TASK INPUT START

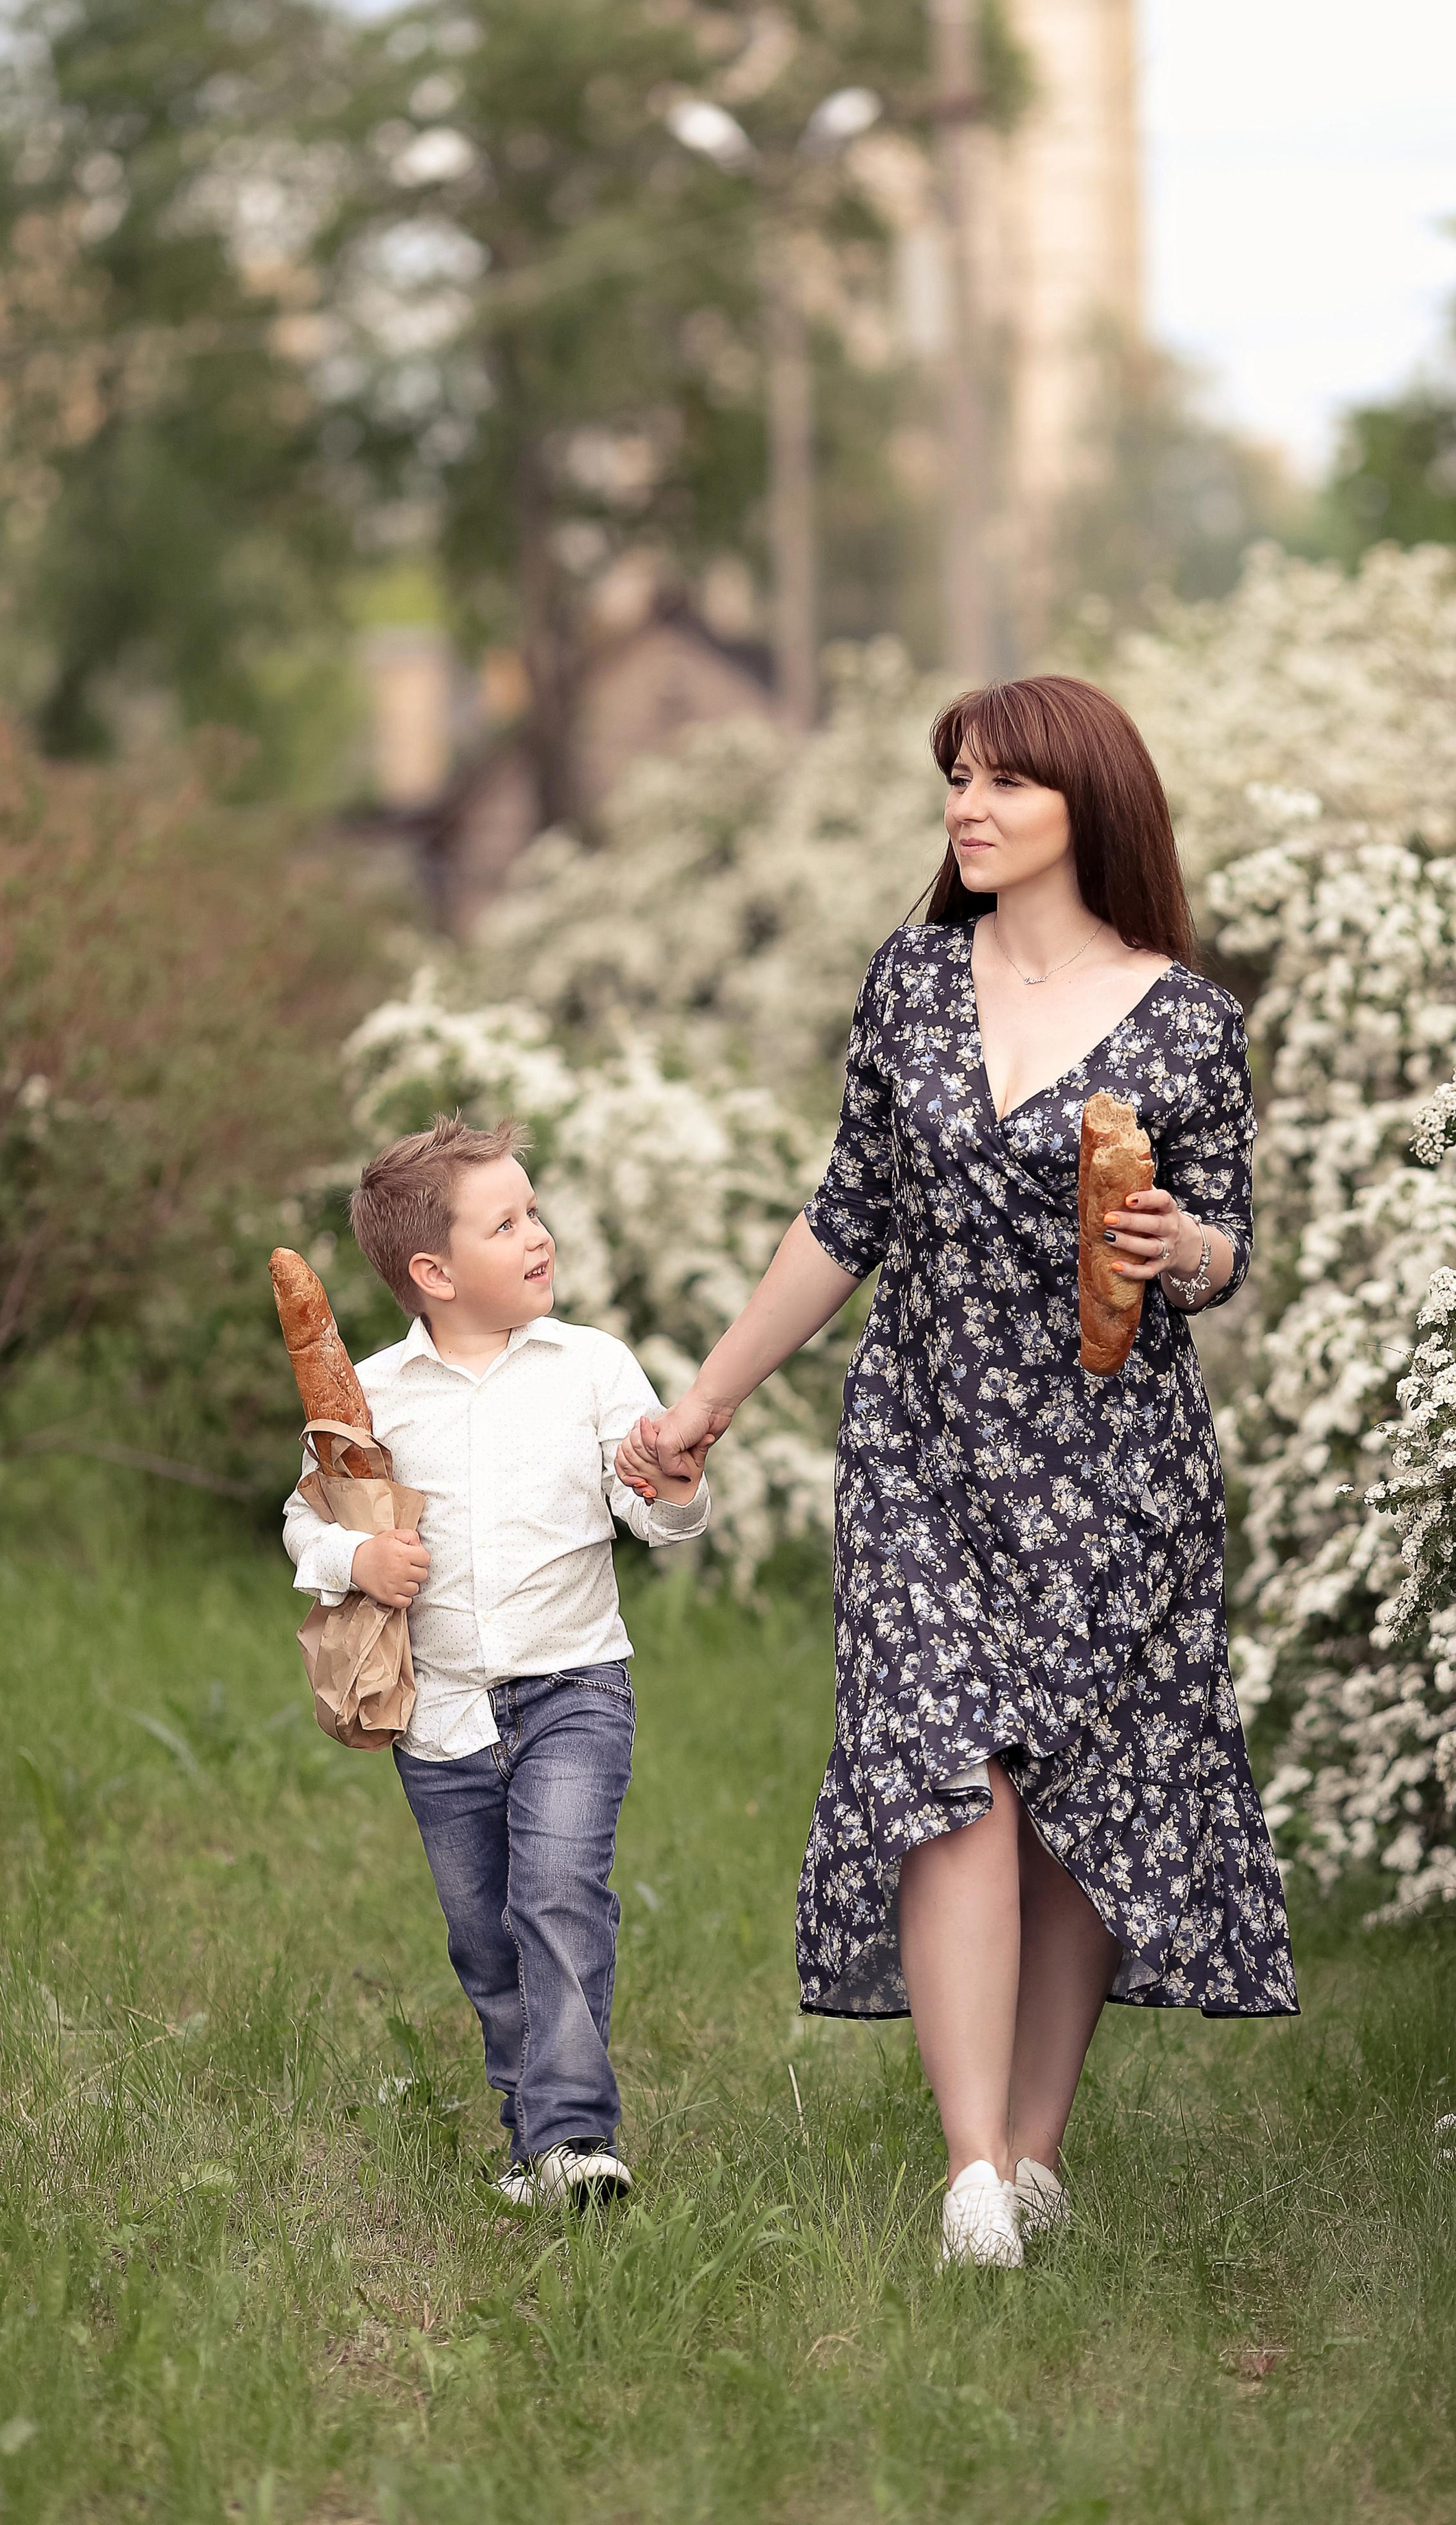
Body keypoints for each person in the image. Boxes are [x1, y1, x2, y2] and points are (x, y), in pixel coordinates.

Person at [616, 675, 1296, 2270]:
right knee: (948, 1771)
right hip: (921, 1440)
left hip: (1107, 1459)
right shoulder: (911, 982)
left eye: (1000, 782)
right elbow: (844, 1211)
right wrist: (705, 1398)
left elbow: (1224, 1251)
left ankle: (1035, 2152)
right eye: (955, 780)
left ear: (1088, 807)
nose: (965, 808)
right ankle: (968, 2174)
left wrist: (1179, 1245)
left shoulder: (1188, 1023)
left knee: (1073, 1797)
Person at [283, 1113, 709, 2210]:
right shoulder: (373, 1395)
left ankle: (577, 2136)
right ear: (433, 1272)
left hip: (575, 1687)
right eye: (506, 1221)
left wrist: (673, 1486)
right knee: (486, 1939)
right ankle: (534, 2144)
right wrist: (357, 1555)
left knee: (559, 1898)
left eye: (535, 1210)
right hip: (440, 1718)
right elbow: (304, 1521)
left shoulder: (590, 1367)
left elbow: (652, 1514)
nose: (540, 1234)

TASK INPUT END

> _ACTION ITEM_: What is needed is the whole listing again, set down exactly, without its pictures.

> _SOLUTION TO THIS PROBLEM_:
Body keypoints for each person in the image. Boxes are [x1, y1, x2, y2] and points are (x, y), in pixel coordinates.

Person at [616, 675, 1296, 2270]:
right knee: (948, 1771)
right hip: (921, 1440)
left hip: (1107, 1459)
right shoulder: (911, 982)
left eye: (1000, 782)
right elbow: (844, 1211)
right wrist: (705, 1398)
left elbow: (1224, 1251)
left ankle: (1035, 2152)
right eye: (955, 780)
left ear: (1088, 807)
nose: (965, 808)
right ankle: (968, 2174)
left wrist: (1179, 1245)
left shoulder: (1188, 1023)
left knee: (1073, 1797)
Person at [283, 1113, 709, 2210]:
right shoulder: (373, 1395)
left ankle: (577, 2136)
right ear: (433, 1272)
left hip: (575, 1687)
right eye: (506, 1221)
left wrist: (673, 1486)
right knee: (486, 1939)
right ankle: (534, 2144)
right wrist: (357, 1555)
left knee: (559, 1898)
left eye: (535, 1210)
right hip: (440, 1718)
right elbow: (304, 1521)
left shoulder: (590, 1367)
left elbow: (652, 1514)
nose: (540, 1234)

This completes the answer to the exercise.